● Dataset records
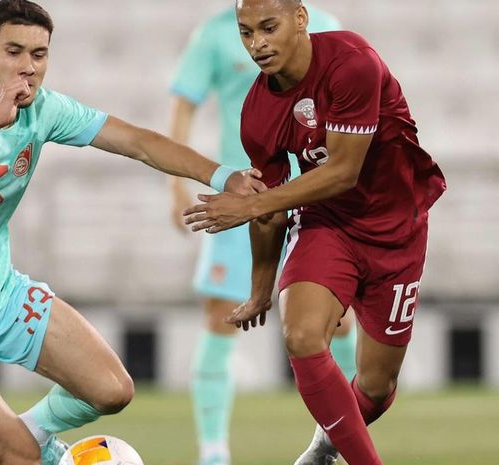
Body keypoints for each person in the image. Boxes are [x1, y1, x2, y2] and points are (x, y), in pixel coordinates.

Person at [0, 2, 265, 465]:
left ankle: (35, 437)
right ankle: (43, 453)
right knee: (20, 458)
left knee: (112, 390)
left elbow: (138, 141)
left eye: (38, 55)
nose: (27, 67)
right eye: (13, 52)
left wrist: (222, 177)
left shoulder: (44, 110)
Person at [182, 1, 446, 464]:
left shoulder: (352, 64)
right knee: (302, 335)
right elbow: (272, 201)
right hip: (328, 223)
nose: (257, 44)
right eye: (246, 33)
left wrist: (248, 205)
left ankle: (325, 445)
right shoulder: (257, 111)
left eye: (268, 27)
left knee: (377, 387)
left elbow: (343, 170)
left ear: (300, 19)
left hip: (398, 231)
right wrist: (261, 289)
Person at [167, 5, 355, 465]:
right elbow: (183, 106)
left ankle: (339, 440)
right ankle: (213, 453)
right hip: (245, 189)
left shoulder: (328, 29)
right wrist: (175, 184)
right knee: (220, 316)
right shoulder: (214, 34)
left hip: (314, 191)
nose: (257, 40)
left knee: (340, 320)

● Aim of the task
Pictures are to be left out; all else in the entries above is to be quoted exactly.

● Solution to the exercise
Body keypoints for each person in the image. Boxes are [x1, y1, x2, y2] and points are (x, y), in pixel coordinates.

Person at [0, 2, 265, 465]:
left ankle: (35, 437)
right ankle: (43, 453)
right knee: (20, 458)
left knee: (112, 390)
left elbow: (138, 141)
left eye: (38, 55)
nose: (27, 67)
right eye: (13, 52)
left wrist: (222, 177)
left shoulder: (44, 110)
Person at [182, 1, 446, 464]:
left shoulder: (352, 64)
right knee: (302, 335)
right elbow: (272, 201)
right hip: (328, 223)
nose: (257, 44)
right eye: (246, 33)
left wrist: (248, 205)
left ankle: (325, 445)
right shoulder: (257, 111)
left eye: (268, 27)
left knee: (377, 387)
left elbow: (343, 170)
left ear: (300, 19)
left hip: (398, 231)
right wrist: (261, 289)
Person at [167, 5, 355, 465]:
right elbow: (183, 106)
left ankle: (339, 440)
right ankle: (213, 453)
right hip: (245, 189)
left shoulder: (328, 29)
right wrist: (175, 184)
right knee: (220, 316)
right shoulder: (214, 34)
left hip: (314, 191)
nose: (257, 40)
left knee: (340, 320)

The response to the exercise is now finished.